Our goal is to free up the capacity of all leaf nodes so that the cluster can be reused. Can anyone help us?

sambeatty · August 25, 2022, 12:51am

Hi Novian,

If you’re a current customer then you should open a support ticket with either a cluster report (if your /tmp mounts have enough space to collect it - if you need to use another mount like /run from your screenshot then you can specify it with the --temp-dir flag on the sdb-report collect command) or with recent logging and either du or recursive ls output of your leaf node data dirs along with any additional context you believe might help (large data load, other applications running on the cluster’s hosts, etc).

The support team has put together a fairly exhaustive article on SingleStore disk utilization here:

The short story, though, will be that you typically don’t want to touch anything in the data directory unless instructed to by SingleStore support or if it’s a core file from a crash that you’re not sending for a bug report. You can, however, clear the plancache directory to get back space and, to a lesser extent, the tracelogs directory (though that shouldn’t take up as much space). You should only do these steps when the node processes are stopped however - In your screenshots that isn’t currently the case. You can stop the cluster with sdb-admin stop-node --all or by sshing to each host and killing all memsqld processes.

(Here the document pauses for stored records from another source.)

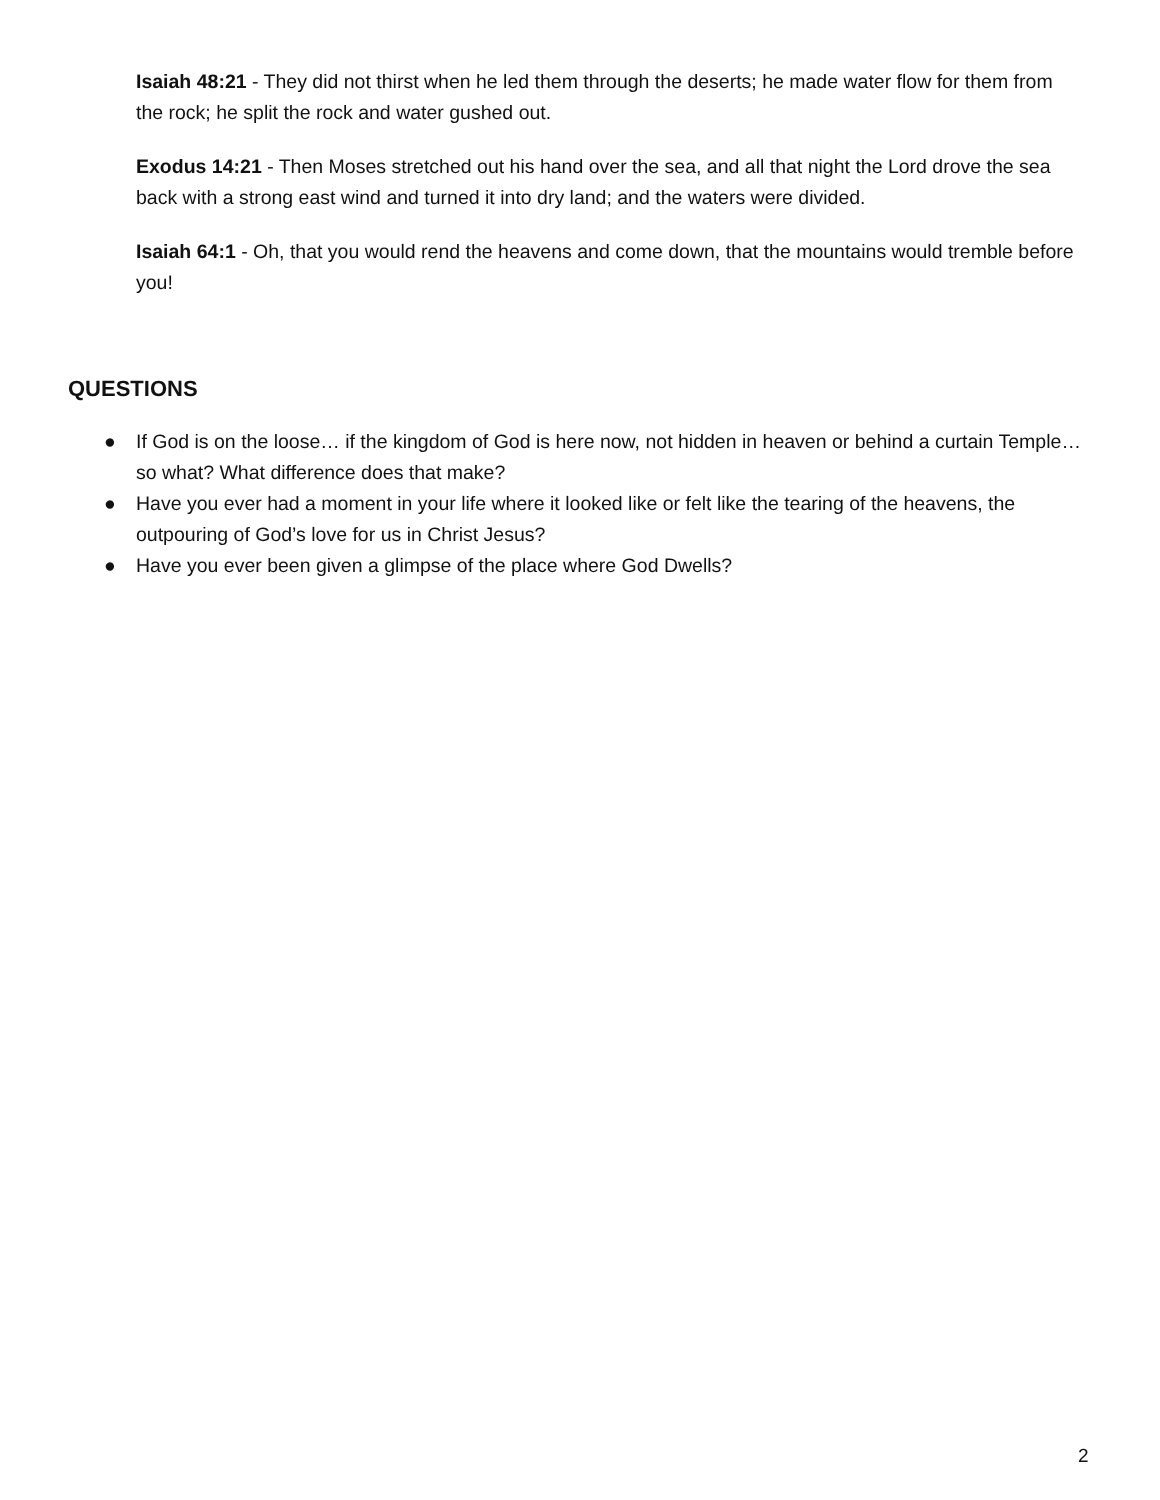Isaiah 48:21 - They did not thirst when he led them through the deserts; he made water flow for them from the rock; he split the rock and water gushed out.
Exodus 14:21 - Then Moses stretched out his hand over the sea, and all that night the Lord drove the sea back with a strong east wind and turned it into dry land; and the waters were divided.
Isaiah 64:1 - Oh, that you would rend the heavens and come down, that the mountains would tremble before you!
QUESTIONS
● If God is on the loose… if the kingdom of God is here now, not hidden in heaven or behind a curtain Temple… so what? What difference does that make?
● Have you ever had a moment in your life where it looked like or felt like the tearing of the heavens, the outpouring of God’s love for us in Christ Jesus?
● Have you ever been given a glimpse of the place where God Dwells?
2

For the future the minimal_disk_space variable will stop SingleStore from writing to disk beyond a certain threshold. On your version the default should be 100MB - I believe it was raised in later versions - and it can be set lower while you free up space then set back afterwards. Alternatively you may want to consider using fallocate to make a large (say 25GB) junk/throwaway file on the mount your SingleStore nodes run off of to act as a safety valve for scenarios like this.